*What you will do*:
All of the data that follows should be retyped exactly as it appears.

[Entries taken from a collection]
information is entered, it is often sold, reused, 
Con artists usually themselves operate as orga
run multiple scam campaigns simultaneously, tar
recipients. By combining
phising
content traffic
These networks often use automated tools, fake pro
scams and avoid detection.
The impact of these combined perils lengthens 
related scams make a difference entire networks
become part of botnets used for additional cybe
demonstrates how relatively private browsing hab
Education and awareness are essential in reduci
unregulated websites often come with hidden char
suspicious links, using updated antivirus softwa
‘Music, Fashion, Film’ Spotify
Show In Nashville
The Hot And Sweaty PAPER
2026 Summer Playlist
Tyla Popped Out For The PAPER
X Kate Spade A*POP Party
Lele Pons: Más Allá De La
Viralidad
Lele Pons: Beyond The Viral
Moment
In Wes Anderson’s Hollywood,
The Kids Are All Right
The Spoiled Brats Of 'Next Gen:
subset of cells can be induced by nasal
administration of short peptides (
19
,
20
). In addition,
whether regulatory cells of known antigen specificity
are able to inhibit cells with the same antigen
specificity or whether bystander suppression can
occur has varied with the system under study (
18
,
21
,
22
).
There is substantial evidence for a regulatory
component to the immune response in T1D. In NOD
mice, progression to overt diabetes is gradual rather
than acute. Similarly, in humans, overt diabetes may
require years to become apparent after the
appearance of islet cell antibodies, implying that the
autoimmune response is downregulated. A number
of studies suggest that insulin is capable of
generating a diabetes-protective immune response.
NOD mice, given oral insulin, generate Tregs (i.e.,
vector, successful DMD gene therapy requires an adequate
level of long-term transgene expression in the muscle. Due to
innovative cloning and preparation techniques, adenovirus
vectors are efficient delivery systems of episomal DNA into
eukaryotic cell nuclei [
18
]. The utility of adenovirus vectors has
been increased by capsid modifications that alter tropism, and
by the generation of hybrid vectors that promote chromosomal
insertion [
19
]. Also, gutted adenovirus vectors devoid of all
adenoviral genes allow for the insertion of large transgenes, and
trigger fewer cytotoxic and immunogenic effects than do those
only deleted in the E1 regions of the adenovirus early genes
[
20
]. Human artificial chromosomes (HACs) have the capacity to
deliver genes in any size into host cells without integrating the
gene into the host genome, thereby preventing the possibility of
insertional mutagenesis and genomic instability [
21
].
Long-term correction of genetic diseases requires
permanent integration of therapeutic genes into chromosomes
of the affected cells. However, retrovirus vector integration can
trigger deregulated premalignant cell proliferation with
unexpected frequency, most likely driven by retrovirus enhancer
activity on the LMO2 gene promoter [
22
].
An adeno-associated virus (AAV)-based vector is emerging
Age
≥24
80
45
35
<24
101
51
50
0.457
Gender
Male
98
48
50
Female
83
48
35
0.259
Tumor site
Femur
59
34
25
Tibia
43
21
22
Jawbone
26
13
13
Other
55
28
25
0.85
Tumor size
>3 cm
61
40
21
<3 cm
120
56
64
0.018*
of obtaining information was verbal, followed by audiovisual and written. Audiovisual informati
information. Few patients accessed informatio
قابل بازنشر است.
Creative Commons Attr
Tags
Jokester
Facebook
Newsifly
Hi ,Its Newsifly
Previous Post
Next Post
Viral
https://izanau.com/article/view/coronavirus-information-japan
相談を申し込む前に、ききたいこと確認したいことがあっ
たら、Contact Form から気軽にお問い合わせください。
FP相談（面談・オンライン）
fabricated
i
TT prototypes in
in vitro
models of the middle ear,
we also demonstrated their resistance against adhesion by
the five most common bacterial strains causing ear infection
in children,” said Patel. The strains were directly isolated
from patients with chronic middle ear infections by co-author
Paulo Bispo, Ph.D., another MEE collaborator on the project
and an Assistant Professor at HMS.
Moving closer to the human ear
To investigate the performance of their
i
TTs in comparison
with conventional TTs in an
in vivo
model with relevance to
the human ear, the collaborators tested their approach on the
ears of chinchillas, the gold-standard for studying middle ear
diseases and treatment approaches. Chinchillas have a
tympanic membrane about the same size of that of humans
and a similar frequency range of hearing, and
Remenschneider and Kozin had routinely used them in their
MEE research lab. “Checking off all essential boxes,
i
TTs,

*Result for this exercise*:
information is entered, it is often sold, reused, 
Con artists usually themselves operate as orga
run multiple scam campaigns simultaneously, tar
recipients. By combining
phising
content traffic
These networks often use automated tools, fake pro
scams and avoid detection.
The impact of these combined perils lengthens 
related scams make a difference entire networks
become part of botnets used for additional cybe
demonstrates how relatively private browsing hab
Education and awareness are essential in reduci
unregulated websites often come with hidden char
suspicious links, using updated antivirus softwa
‘Music, Fashion, Film’ Spotify
Show In Nashville
The Hot And Sweaty PAPER
2026 Summer Playlist
Tyla Popped Out For The PAPER
X Kate Spade A*POP Party
Lele Pons: Más Allá De La
Viralidad
Lele Pons: Beyond The Viral
Moment
In Wes Anderson’s Hollywood,
The Kids Are All Right
The Spoiled Brats Of 'Next Gen:
subset of cells can be induced by nasal
administration of short peptides (
19
,
20
). In addition,
whether regulatory cells of known antigen specificity
are able to inhibit cells with the same antigen
specificity or whether bystander suppression can
occur has varied with the system under study (
18
,
21
,
22
).
There is substantial evidence for a regulatory
component to the immune response in T1D. In NOD
mice, progression to overt diabetes is gradual rather
than acute. Similarly, in humans, overt diabetes may
require years to become apparent after the
appearance of islet cell antibodies, implying that the
autoimmune response is downregulated. A number
of studies suggest that insulin is capable of
generating a diabetes-protective immune response.
NOD mice, given oral insulin, generate Tregs (i.e.,
vector, successful DMD gene therapy requires an adequate
level of long-term transgene expression in the muscle. Due to
innovative cloning and preparation techniques, adenovirus
vectors are efficient delivery systems of episomal DNA into
eukaryotic cell nuclei [
18
]. The utility of adenovirus vectors has
been increased by capsid modifications that alter tropism, and
by the generation of hybrid vectors that promote chromosomal
insertion [
19
]. Also, gutted adenovirus vectors devoid of all
adenoviral genes allow for the insertion of large transgenes, and
trigger fewer cytotoxic and immunogenic effects than do those
only deleted in the E1 regions of the adenovirus early genes
[
20
]. Human artificial chromosomes (HACs) have the capacity to
deliver genes in any size into host cells without integrating the
gene into the host genome, thereby preventing the possibility of
insertional mutagenesis and genomic instability [
21
].
Long-term correction of genetic diseases requires
permanent integration of therapeutic genes into chromosomes
of the affected cells. However, retrovirus vector integration can
trigger deregulated premalignant cell proliferation with
unexpected frequency, most likely driven by retrovirus enhancer
activity on the LMO2 gene promoter [
22
].
An adeno-associated virus (AAV)-based vector is emerging
Age
≥24
80
45
35
<24
101
51
50
0.457
Gender
Male
98
48
50
Female
83
48
35
0.259
Tumor site
Femur
59
34
25
Tibia
43
21
22
Jawbone
26
13
13
Other
55
28
25
0.85
Tumor size
>3 cm
61
40
21
<3 cm
120
56
64
0.018*
of obtaining information was verbal, followed by audiovisual and written. Audiovisual informati
information. Few patients accessed informatio
قابل بازنشر است.
Creative Commons Attr
Tags
Jokester
Facebook
Newsifly
Hi ,Its Newsifly
Previous Post
Next Post
Viral
https://izanau.com/article/view/coronavirus-information-japan
相談を申し込む前に、ききたいこと確認したいことがあっ
たら、Contact Form から気軽にお問い合わせください。
FP相談（面談・オンライン）
fabricated
i
TT prototypes in
in vitro
models of the middle ear,
we also demonstrated their resistance against adhesion by
the five most common bacterial strains causing ear infection
in children,” said Patel. The strains were directly isolated
from patients with chronic middle ear infections by co-author
Paulo Bispo, Ph.D., another MEE collaborator on the project
and an Assistant Professor at HMS.
Moving closer to the human ear
To investigate the performance of their
i
TTs in comparison
with conventional TTs in an
in vivo
model with relevance to
the human ear, the collaborators tested their approach on the
ears of chinchillas, the gold-standard for studying middle ear
diseases and treatment approaches. Chinchillas have a
tympanic membrane about the same size of that of humans
and a similar frequency range of hearing, and
Remenschneider and Kozin had routinely used them in their
MEE research lab. “Checking off all essential boxes,
i
TTs,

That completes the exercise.